_EXCERPT_
>> Start

Skip to content

What's New in Baleen 2.7.0

James Baker edited this page May 8, 2019 · 4 revisions

Baleen 2.7.0 was released on 8th May 2019. The release notes for v2.7.0 lists all the changes in this release, but this page contains additional examples and information of significant changes.

Content Extractors are now first class Baleen objects

This enables content extractors to use Baleen Resources, which was not previously possible.

This is a potentially breaking change for third party collection readers which specifically depend of a content extractor

The yaml pipeline syntax has also changed but in this case backwards compatibility has been maintained, so existing pipeline yaml files should still be valid. For example the following two yaml files are equivalent and valid

New syntax

collectionreader:
  class: FolderReader
  folders: input
  
contentextractor: TikaContentExtractor

Old syntax

collectionreader:
  class: FolderReader
  folders: input
  contentExtractor: TikaContentExtractor

Using the new syntax content extractor parameters may be specified as

contentextractor:
  class: CsvContentExtractor
  contentColumn: 2

Extension of yaml "include" functionality

Baleen 2.6.0 introduced the ability to include common sets of pipeline entities within a nested yaml file, for example the following yaml file would include a list of annotators

annotators:
-include: path/to/my/annotators.yml

It is now also possible to include an entire map section, for example

include: collectionreader.yml

annotators:
- insert (or include) annotators here

consumers:
- insert (or include) consumers here

where collectionreader.yml contains

collectionreader:
  class: FolderReader
  folders: input

>> End

_GIVEN DATA_
>> Start

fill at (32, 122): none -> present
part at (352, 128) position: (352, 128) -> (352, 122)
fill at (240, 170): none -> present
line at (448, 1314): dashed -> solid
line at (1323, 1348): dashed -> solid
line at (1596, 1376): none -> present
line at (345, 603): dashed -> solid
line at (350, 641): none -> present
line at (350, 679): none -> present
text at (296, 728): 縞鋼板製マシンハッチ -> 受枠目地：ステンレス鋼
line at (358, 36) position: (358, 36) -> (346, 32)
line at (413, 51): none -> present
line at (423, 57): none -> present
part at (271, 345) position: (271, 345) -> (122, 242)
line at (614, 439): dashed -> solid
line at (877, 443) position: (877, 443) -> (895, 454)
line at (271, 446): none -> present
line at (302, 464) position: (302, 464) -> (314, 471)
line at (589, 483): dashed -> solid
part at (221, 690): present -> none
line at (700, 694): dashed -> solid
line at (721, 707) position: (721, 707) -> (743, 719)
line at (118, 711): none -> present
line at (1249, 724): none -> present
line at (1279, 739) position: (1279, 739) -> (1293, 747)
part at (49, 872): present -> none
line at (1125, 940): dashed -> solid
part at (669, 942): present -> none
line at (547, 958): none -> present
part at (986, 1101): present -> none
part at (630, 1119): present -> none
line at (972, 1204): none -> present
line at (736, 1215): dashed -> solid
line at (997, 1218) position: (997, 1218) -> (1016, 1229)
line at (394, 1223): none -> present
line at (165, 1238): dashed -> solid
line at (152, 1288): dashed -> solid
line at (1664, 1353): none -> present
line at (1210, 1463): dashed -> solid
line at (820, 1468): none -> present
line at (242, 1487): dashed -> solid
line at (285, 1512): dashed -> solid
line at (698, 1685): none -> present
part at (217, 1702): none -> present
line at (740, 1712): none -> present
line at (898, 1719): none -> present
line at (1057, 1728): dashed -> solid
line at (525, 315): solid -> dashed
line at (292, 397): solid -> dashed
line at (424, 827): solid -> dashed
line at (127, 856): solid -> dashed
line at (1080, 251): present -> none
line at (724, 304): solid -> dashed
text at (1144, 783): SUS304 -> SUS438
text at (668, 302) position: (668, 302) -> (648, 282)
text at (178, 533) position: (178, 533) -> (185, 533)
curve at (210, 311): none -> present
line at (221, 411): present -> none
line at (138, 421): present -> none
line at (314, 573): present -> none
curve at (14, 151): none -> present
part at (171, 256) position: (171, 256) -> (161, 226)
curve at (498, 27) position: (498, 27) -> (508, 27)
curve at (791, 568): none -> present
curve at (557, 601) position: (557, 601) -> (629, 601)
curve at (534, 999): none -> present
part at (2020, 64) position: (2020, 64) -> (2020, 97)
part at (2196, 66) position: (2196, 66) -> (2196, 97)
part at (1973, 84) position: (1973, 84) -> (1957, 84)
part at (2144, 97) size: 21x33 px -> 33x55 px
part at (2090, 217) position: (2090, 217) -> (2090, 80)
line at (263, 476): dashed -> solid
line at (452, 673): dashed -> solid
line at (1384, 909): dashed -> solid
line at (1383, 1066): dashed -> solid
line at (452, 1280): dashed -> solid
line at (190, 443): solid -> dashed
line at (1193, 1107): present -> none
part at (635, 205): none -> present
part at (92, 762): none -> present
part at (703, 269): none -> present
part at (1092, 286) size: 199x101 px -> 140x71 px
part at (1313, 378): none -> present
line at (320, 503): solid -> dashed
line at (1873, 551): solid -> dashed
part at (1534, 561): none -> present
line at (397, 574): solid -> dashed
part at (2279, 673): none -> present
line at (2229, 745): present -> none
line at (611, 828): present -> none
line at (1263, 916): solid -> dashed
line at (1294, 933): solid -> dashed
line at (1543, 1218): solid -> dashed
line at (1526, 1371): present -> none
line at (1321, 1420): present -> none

>> End

_WORK INSTRUCTIONS_
[A] Write out the passage of the Baleen 2.7.0 page above, starting at "Baleen 2.7.0 was" and ending at "not previously possible.".
[B] According to the Baleen 2.7.0 page above, which earlier Baleen version introduced the ability to include common sets of pipeline entities within a nested yaml file?
[C] Using the Baleen 2.7.0 page above, decide whether each statement agrees with it. Answer yes or no for each, and quote the deciding words.
(i) Existing pipeline yaml files that use the old syntax are no longer valid.
(ii) Content extractors can now use Baleen Resources.
(iii) Including an entire map section from another yaml file was already possible in Baleen 2.6.0.

_EXPECTED RESULTS_
[A]
Baleen 2.7.0 was released on 8th May 2019. The release notes for v2.7.0 lists all the changes in this release, but this page contains additional examples and information of significant changes.

Content Extractors are now first class Baleen objects

This enables content extractors to use Baleen Resources, which was not previously possible.

[B] Baleen 2.6.0

[C]
(i) No: "backwards compatibility has been maintained, so existing pipeline yaml files should still be valid"
(ii) Yes: "This enables content extractors to use Baleen Resources, which was not previously possible."
(iii) No: "It is now also possible to include an entire map section"